Downloading and Installing Datagram Syslog Agent
For my testing, I selected the free Datagram SyslogAgent. From the product page, I clicked the Download and then selected the Datagram Syslog Agent 64-bit download (don’t choose the Syslog Server at the top of the page). Note that you can either go to this webpage directly from the server where you want to install the syslog agent on or you can download it on your local computer and then transport it the Windows server via the network or USB key.
If you extract the 2MB Syslog file that you downloaded, there are a few files but the only three important files are the PDF user’s manual, the SyslogAgent configuration tool, and the SyslogAgent that you need to install on the server.
Figure 1: SyslogAgent Installation Files
In the sense of a traditional Windows application install, there is not one for the SyslogAgent service. You just run the SyslogAgentConfig tool and click Install under the Service Status section at the top.
Figure 2: Installing the SyslogAgent Service
This will create the Windows service for the SyslogAgent.
Before you get too excited and start the service, let’s first configure it.

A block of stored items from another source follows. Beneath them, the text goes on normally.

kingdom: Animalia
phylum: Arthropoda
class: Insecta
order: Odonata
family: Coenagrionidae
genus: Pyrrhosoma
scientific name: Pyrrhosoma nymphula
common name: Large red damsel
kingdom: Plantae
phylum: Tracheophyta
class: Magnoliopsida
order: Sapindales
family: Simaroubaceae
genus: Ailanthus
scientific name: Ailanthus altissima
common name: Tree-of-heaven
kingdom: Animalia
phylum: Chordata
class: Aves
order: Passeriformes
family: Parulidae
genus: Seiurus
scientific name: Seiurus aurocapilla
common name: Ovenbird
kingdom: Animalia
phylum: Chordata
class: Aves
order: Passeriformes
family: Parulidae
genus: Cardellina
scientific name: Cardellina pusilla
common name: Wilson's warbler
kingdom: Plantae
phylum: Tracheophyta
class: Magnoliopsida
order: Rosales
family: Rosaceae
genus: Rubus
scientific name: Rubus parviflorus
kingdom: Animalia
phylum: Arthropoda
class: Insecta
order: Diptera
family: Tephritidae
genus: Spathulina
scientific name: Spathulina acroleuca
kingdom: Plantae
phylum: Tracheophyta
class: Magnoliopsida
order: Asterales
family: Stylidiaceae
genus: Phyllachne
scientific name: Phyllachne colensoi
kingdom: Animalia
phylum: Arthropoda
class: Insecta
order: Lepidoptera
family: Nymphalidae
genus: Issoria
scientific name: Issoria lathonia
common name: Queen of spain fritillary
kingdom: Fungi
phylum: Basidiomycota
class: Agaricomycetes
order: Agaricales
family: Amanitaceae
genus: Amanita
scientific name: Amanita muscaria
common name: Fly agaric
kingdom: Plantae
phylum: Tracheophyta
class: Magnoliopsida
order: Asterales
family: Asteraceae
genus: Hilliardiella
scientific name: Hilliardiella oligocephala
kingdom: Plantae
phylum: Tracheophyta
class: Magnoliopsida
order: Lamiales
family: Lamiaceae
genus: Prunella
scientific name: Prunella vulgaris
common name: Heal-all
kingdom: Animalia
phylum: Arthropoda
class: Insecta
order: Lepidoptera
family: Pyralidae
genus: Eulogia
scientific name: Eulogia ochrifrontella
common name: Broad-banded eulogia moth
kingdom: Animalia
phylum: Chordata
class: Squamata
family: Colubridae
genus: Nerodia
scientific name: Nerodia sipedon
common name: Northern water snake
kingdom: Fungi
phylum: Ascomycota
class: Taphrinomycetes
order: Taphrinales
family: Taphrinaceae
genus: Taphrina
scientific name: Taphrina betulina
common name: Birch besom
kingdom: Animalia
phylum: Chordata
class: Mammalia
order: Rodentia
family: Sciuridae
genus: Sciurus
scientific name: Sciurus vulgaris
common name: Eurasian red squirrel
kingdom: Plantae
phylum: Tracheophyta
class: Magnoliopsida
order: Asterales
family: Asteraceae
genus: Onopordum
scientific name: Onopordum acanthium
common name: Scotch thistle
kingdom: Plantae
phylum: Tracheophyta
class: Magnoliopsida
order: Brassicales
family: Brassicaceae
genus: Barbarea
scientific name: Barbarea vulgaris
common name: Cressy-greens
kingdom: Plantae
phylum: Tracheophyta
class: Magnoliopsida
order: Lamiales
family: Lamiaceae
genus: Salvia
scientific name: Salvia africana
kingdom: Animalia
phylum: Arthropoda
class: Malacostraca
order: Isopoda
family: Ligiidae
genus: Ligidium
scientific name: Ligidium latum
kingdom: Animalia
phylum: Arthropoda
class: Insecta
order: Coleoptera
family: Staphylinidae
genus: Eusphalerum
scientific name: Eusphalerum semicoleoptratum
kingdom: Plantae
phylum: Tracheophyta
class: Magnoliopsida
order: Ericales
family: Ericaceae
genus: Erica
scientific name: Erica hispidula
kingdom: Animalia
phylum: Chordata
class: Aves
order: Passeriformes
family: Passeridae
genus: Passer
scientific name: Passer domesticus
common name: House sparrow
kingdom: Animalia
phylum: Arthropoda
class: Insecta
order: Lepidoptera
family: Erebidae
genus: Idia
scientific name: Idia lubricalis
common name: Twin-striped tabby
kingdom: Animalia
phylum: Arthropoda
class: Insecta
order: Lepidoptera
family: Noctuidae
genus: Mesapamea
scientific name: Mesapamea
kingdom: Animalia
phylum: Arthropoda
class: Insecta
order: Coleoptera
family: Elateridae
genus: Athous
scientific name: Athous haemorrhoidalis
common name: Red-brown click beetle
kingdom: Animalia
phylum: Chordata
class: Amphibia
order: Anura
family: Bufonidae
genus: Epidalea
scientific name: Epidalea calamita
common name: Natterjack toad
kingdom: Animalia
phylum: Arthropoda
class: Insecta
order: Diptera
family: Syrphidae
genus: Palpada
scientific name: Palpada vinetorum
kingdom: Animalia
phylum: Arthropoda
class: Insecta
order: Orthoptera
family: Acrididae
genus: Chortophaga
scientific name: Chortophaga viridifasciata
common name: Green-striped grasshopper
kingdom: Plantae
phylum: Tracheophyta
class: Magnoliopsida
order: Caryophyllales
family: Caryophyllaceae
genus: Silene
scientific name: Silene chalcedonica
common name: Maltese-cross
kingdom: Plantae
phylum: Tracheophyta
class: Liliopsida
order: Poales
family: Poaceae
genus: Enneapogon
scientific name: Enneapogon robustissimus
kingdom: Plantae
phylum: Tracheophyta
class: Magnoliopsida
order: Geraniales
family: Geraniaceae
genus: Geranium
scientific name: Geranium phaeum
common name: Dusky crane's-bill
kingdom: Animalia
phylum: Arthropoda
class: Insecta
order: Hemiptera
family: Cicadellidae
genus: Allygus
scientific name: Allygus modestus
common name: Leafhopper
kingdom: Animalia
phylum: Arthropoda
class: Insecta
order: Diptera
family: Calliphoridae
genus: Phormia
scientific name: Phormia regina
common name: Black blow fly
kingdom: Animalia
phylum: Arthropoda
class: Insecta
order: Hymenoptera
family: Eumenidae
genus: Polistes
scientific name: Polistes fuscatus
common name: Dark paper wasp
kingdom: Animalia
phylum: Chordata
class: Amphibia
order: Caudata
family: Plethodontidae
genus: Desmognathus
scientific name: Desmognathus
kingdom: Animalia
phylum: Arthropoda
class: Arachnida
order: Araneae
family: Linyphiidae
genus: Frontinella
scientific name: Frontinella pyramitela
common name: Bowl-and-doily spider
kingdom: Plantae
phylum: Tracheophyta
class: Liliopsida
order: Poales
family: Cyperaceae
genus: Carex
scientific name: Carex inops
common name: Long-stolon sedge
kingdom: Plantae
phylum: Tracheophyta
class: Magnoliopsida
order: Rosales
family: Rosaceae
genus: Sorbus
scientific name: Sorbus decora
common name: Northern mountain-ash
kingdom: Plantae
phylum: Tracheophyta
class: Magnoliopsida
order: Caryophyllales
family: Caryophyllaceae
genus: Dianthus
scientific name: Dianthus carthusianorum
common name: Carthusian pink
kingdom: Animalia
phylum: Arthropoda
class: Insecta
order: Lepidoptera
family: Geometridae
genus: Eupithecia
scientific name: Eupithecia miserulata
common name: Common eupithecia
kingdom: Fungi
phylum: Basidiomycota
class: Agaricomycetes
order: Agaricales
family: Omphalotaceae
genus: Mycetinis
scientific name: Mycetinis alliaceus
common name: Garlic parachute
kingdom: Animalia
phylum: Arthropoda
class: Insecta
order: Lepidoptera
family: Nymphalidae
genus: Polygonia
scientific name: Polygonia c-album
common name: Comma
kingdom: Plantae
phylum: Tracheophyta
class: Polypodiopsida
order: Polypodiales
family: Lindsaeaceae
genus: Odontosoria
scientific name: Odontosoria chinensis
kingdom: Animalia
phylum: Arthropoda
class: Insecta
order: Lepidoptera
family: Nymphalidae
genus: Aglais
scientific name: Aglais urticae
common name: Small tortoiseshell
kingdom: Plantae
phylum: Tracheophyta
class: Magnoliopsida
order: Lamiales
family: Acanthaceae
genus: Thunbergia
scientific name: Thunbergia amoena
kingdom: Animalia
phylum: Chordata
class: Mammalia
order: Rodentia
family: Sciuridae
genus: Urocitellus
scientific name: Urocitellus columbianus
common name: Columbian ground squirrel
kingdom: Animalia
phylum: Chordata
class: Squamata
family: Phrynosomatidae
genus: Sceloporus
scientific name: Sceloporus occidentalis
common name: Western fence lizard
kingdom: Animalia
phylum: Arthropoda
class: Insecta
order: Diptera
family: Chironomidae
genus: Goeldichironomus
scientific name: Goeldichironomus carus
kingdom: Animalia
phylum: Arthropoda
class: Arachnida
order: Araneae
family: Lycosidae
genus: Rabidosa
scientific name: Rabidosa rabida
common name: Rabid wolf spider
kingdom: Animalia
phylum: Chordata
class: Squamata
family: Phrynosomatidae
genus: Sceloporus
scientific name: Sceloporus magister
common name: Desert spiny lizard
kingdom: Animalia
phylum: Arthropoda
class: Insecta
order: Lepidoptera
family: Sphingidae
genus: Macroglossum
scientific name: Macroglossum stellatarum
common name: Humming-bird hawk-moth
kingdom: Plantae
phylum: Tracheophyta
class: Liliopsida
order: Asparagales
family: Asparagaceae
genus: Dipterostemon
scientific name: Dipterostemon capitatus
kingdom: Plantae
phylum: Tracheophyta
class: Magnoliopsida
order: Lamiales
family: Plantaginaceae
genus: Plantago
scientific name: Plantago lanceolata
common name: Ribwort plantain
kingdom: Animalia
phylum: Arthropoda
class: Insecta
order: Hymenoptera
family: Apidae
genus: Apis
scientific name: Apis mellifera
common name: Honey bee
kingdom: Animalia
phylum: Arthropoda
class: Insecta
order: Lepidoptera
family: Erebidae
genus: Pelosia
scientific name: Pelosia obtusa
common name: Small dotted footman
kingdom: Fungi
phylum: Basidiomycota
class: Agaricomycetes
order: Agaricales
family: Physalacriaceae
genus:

The minimum configuration would be:
- That the service is install
- A syslog server IP and port are configured
- That either event or application logs are selected to be sent to the syslog host (for whatever type of events and/or applications you choose)
- And that the syslog agent service is started.
To select where the log data from your Windows host will be sent, enter the IP address of the syslog host, as you see in the graphic, Figure 2, above. In my case, the Log Insight syslog server’s IP address was 10.0.1.120 and we were using UDP port 514.
With this enabled, I checked the Event Logs option and selected what type of event logs I wanted. For system monitoring, I would recommend sending “system logs” but you are welcome to send any type of logs you want such as security logs for
Figure 3: Selecting the Event Logs to Send to the Syslog Host
Optionally, you can configure the application log events to forward and even customize their facility and severity, as you see in Figure 4.
Figure 4: Customizing Facility and Severity
Optionally, you can choose to send events from specific Windows applications to the syslog host, even specifying the executable for the custom application (as you see at the bottom of Figure 2).
Once you’ve got it configured, click Start Service.
You are welcome to double check your Windows services to see that the SyslogAgent is added and running as you see below in Figure 5.
Figure 5: SyslogAgent Running in Services
With the syslog agent running, let’s go check our syslog server to see if it is receiving messages from our Windows 2012 Server.
Testing Syslog with VMware vCenter Log Insight
Let’s assume that your syslog server was installed and is running fine, at the IP address you specified on the agent. In my case, I am using the new VMware vCenter Log Insight as my syslog host but there are numerous options.
Over on the vCenter Log Insight console, indeed, I was quickly able to identify syslog traffic coming from my Windows 2012 Server (with a DNS name of HV1).
Figure 6: Windows Server Syslog Message on vCenter Log Insight
The graphic shows that the syslog server is reporting administrative user logins and logouts (at least in this part of the log) – something that would be very valuable for security audit purposes. Keep in mind that the syslog entries from Windows won’t just be security info. They’ll contain important system and application events as well.